Do ponto de vista histórico, a profecia dada a Rebeca – “o mais velho servirá ao mais moço” – teve cumprimento parcial e progressivo. Durante boa parte da vida dos irmãos, isso não se manifestou diretamente (Jacó chegou até a chamar Esaú de “meu senhor” em Gn 33:13-14, temendo-o). Mas séculos depois, os edomitas (descendentes de Esaú) tornaram-se de fato servos dos israelitas (descendentes de Jacó) em vários momentos. Nos dias do rei Davi, Israel subjugou Edom e colocou guarnições militares ali, tornando Edom serva do reino de Israel (2Sm 8:14).
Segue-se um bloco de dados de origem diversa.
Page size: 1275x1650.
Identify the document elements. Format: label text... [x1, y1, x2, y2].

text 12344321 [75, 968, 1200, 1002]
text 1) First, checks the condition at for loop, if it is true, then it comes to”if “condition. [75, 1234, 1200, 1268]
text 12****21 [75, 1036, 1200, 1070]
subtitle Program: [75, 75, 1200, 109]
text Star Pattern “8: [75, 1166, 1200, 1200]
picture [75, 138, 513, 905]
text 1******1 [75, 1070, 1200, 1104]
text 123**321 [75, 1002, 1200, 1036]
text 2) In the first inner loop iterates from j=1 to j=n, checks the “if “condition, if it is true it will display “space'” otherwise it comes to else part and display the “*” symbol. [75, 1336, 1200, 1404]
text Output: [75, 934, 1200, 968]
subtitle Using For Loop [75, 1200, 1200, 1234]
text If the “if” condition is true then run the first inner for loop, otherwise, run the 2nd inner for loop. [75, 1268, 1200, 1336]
Mais tarde Edom se revoltou em tempos de Jorão (2Rs 8:20-22), mas as profecias dos profetas (Obadias, por exemplo) indicam a derrota final de Edom pelas mãos do povo de Deus. Em última análise, a linha de Jacó (Israel) prevaleceu, pois dela veio o Messias, enquanto a linha de Esaú perdeu relevância redentiva. O próprio nome Edom tornou-se, nos profetas bíblicos, símbolo dos inimigos de Deus que seriam julgados. Já o nome Israel tornou-se sinônimo do povo de Deus eleito. Nesse sentido macro-histórico, Esaú serviu a Jacó – as forças representadas por Esaú (homem carnal, secularizado) ficaram de fora do propósito salvífico, enquanto Jacó (apesar de sua natureza enganadora que Deus tratou e transformou) tornou-se portador da bênção ao mundo. Paulo, ao citar “Amei Jacó e odiei Esaú”, aplica esse princípio à doutrina da eleição em Romanos 9, deixando claro que “não depende de quem quer ou de quem corre, mas de usar Deus a Sua misericórdia” (Rm 9:16). Isso derruba todo orgulho humano e exalta a graça de Deus.


Gênesis 25:19-34, além de narrar um episódio familiar, é carregado de significado teológico. Vemos aqui Deus agindo soberanamente na continuidade de Seu plano, concedendo milagrosamente filhos a Isaque e Rebeca e escolhendo Jacó para levar adiante a promessa abraâmica. Ao mesmo tempo, o texto põe a nu as fraquezas humanas: um lar dividido por parcialidade dos pais, um irmão astuto e ambicioso e outro profano e impulsivo. No entanto, nada disso frustra os designíos divinos. Como bem resume Bruce Waltke, Deus demonstra Seu controle soberano sobre toda a história patriarcal – desde a queda de Adão e Eva (Gn 3:15), passando pelos destinos dos filhos de Noé (Gn 9:25-27), pelo chamado de Abraão (Gn 12:1-3), e incluindo especificamente o caso de Jacó e Esaú (Gn 25–27), até os eventos com José (Gn 37–50). Em cada etapa, o Senhor conduz os fatos segundo o conselho da Sua vontade. O “comando divino da história” assegura que nem os pecados nem os erros humanos podem impedir o cumprimento das promessas de Deus. Essa afirmação não apenas explica a saga dos patriarcas, mas serve de encorajamento para nós hoje: o mesmo Deus que guiou os rumos da história de Israel continua reinando sobre a história universal – incluindo a nossa história pessoal. Podemos confiar que Seus propósitos de redenção se cumprirão, muitas vezes apesar de nós, e não por causa de nós. Jacó e Esaú nos ensinam, respectivamente, o valor e o desprezo das coisas de Deus. Que não sejamos “como Esaú” em indiferença espiritual, mas aprendamos a buscar as bênçãos eternas, porém fazendo-o pelos caminhos de Deus, e não pelos atalhos enganosos de Jacó. E sobretudo, que reconheçamos com humildade que é a graça soberana do Senhor que escolhe, chama e realiza Seu plano – para que a glória final seja dEle. Gênesis 25:19-34, portanto, não é apenas a origem de dois irmãos em conflito, mas um poderoso testemunho de que “o propósito de Deus, quanto à eleição, prevalece” (Rm 9:11) e de que Ele governa a história da salvação para o bem do Seu povo e a glória do Seu nome.